DSL-Probleme lösen
Erhebungen von Stiftung Warentest und Computer Bild haben ergeben, dass immer noch viele Anwender diverse Schwierigkeiten mit DSL haben. Zu den häufigsten Problemen gehören längere Komplettausfälle und niedrigere Geschwindigkeiten als vertraglich zugesichert. Auch die Bereitstellung des Anschlusses und der Kundenservice lassen den Befragten zufolge zu wünschen übrig. So warten viele Kunden nach dem DSL-Antrag wochenlang auf die Freischaltung. Hat der Provider wiederholt Termine nicht eingehalten, setzen Sie ihm eine Frist von drei Wochen. Passiert bis dahin immer noch nichts, können Sie vom Vertrag zurücktreten.

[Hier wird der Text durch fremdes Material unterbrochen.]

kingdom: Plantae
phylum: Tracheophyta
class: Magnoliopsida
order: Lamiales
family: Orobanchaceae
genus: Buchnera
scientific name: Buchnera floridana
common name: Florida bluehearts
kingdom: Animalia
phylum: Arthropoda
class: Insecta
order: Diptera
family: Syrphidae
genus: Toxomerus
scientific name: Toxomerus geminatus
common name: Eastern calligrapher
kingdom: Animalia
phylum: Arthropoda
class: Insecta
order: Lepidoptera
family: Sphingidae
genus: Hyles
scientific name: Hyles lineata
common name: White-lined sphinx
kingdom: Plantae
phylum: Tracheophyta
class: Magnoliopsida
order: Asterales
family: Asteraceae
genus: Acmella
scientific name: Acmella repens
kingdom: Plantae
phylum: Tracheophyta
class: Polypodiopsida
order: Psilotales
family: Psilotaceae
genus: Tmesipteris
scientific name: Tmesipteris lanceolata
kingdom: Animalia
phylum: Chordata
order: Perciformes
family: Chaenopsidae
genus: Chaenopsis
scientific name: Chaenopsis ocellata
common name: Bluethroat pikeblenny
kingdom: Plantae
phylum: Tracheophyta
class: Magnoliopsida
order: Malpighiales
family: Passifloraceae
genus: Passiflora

Stiftung Warentest kritisiert zudem die Undurchsichtigkeit vieler Angebote: So kann der Kunde oft nur dem Kleingeduckten entnehmen, dass die zugesicherte Geschwindigkeit ein Maximalwert ist. Steht im Vertrag „bis zu“ haben Sie keine Möglichkeit, die Übertragungsrate einzufordern. Sie können aber zumindest versuchen, einen günstigeren Tarif mit Ihrem Provider aushandeln. Anders sieht es, wenn der Anbieter eine Mindestgeschwindigkeit garantiert. In diesem Fall können Sie auf Nachbesserung bestehen oder kündigen.
Ein weiteres Ärgernis beim Vertragsabschluss sind die Zusatzleistungen. Lesen Sie auch hier genau das Kleingedruckte, damit Sie nicht teure Extras abschließen, die Sie gar nicht wollen. Will man Ihnen im Kundengespräch unbedingt eine Zusatzleistung aufschwatzen, erbitten Sie sich Bedenkzeit und informieren Sie sich in Ruhe über das Angebot.
Einige Probleme mit DSL sind jedoch hausgemacht. Veraltete oder falsch konfigurierte Hardware bremst die Übertragungsgeschwindigkeit aus. Achten Sie darauf, dass Ihr WLAN-Router an einer störungsfreien Stelle und nicht zu weit vom PC oder Notebook aufgestellt ist. Ist das Gerät schon mehrere Jahre alt, lohnt sich gegebenenfalls die Anschaffung eines neuen Gerätes mit moderner Technik. Das bringt meistens auch ein Sicherheitsplus.
Nutzen Sie für den Anschluss des Splitters stets die erste TAE-Buchse im Haus, da Zweitdosen ebenfalls Tempo kosten. Für die korrekte Konfiguration der Netzwerkkarten gibt es spezielle Software, die Sie im Internet kostenlos herunterladen können. Eventuell funken auch benachbarte WLAN-Netze auf demselben Kanal wie Ihres: Verwenden Sie in diesem Fall einen anderen Kanal.